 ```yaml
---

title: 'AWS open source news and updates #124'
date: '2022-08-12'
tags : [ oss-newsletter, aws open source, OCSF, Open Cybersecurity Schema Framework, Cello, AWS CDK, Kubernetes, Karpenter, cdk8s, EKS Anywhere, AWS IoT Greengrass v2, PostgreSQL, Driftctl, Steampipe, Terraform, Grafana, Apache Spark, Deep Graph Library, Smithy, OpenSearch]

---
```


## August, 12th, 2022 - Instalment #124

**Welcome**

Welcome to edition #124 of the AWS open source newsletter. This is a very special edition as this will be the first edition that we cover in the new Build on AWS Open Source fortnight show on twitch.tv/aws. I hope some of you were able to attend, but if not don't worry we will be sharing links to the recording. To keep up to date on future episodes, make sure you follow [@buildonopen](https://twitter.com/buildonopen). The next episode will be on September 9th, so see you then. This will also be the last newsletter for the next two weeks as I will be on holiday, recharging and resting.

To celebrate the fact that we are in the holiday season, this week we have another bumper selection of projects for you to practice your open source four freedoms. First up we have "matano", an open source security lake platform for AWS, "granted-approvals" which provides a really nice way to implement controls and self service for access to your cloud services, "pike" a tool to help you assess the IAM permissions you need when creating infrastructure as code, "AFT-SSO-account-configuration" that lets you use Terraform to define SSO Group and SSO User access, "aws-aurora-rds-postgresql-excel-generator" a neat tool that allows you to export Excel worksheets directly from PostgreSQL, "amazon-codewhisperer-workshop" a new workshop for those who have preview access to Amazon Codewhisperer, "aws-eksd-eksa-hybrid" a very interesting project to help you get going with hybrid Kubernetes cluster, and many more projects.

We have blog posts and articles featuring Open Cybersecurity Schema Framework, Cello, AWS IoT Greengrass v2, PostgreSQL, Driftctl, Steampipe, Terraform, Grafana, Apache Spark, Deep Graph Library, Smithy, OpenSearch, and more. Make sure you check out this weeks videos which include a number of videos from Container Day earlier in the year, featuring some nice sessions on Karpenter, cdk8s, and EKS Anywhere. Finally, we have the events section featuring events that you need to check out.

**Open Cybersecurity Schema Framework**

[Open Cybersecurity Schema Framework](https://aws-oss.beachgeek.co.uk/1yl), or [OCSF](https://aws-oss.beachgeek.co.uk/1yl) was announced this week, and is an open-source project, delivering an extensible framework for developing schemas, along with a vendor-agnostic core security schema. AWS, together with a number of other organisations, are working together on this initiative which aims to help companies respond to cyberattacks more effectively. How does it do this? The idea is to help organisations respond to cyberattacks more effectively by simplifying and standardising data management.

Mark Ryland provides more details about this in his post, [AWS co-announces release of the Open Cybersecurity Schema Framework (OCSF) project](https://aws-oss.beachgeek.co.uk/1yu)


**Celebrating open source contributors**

==

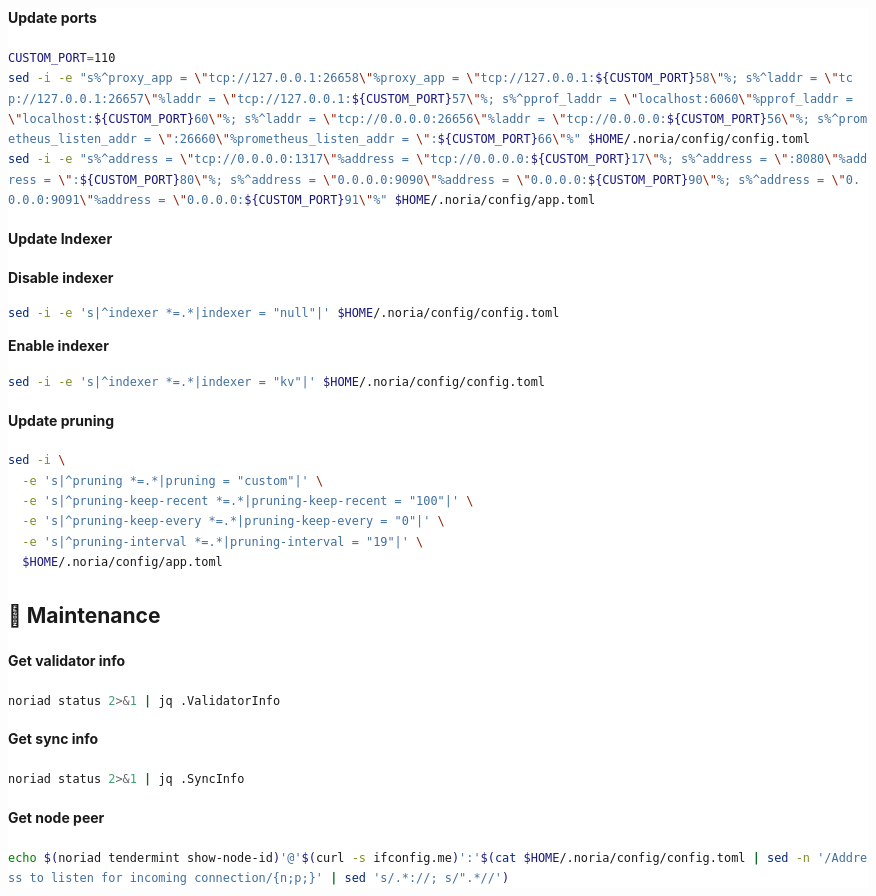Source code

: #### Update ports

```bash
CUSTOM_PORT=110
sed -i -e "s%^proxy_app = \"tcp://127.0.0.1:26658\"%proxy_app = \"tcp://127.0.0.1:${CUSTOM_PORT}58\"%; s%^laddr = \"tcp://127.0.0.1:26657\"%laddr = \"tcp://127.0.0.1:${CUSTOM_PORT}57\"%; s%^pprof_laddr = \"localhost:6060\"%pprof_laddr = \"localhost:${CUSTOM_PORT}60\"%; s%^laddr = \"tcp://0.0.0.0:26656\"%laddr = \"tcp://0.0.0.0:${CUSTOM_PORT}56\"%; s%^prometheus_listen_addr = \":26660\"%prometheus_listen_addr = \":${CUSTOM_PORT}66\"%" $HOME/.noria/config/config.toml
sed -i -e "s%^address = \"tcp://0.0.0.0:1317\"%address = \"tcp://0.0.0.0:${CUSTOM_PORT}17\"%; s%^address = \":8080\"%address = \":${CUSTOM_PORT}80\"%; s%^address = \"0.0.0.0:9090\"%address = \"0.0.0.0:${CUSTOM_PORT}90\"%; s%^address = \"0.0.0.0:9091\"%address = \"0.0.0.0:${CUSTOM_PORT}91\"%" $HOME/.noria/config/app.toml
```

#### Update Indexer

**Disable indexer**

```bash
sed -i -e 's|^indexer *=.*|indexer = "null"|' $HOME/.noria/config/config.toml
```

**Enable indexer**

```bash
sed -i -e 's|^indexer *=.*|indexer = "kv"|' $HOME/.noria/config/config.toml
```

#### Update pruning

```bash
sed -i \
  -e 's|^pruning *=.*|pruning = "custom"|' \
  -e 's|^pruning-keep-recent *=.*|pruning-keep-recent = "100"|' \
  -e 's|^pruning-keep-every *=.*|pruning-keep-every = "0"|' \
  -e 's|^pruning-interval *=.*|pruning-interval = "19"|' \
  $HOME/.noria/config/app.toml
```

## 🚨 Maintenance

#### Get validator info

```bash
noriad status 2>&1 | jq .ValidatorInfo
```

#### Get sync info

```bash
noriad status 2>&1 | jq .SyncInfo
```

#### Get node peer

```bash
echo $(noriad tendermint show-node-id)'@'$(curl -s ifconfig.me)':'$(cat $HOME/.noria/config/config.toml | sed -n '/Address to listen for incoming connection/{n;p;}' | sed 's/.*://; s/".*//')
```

Exercise description: Everything in the material above from the line that has "Cybersecurity Schema Framework**" through the line that has "open source contributors**" must be duplicated exactly, with no other lines given.

Exercise response:
**Open Cybersecurity Schema Framework**

[Open Cybersecurity Schema Framework](https://aws-oss.beachgeek.co.uk/1yl), or [OCSF](https://aws-oss.beachgeek.co.uk/1yl) was announced this week, and is an open-source project, delivering an extensible framework for developing schemas, along with a vendor-agnostic core security schema. AWS, together with a number of other organisations, are working together on this initiative which aims to help companies respond to cyberattacks more effectively. How does it do this? The idea is to help organisations respond to cyberattacks more effectively by simplifying and standardising data management.

Mark Ryland provides more details about this in his post, [AWS co-announces release of the Open Cybersecurity Schema Framework (OCSF) project](https://aws-oss.beachgeek.co.uk/1yu)


**Celebrating open source contributors**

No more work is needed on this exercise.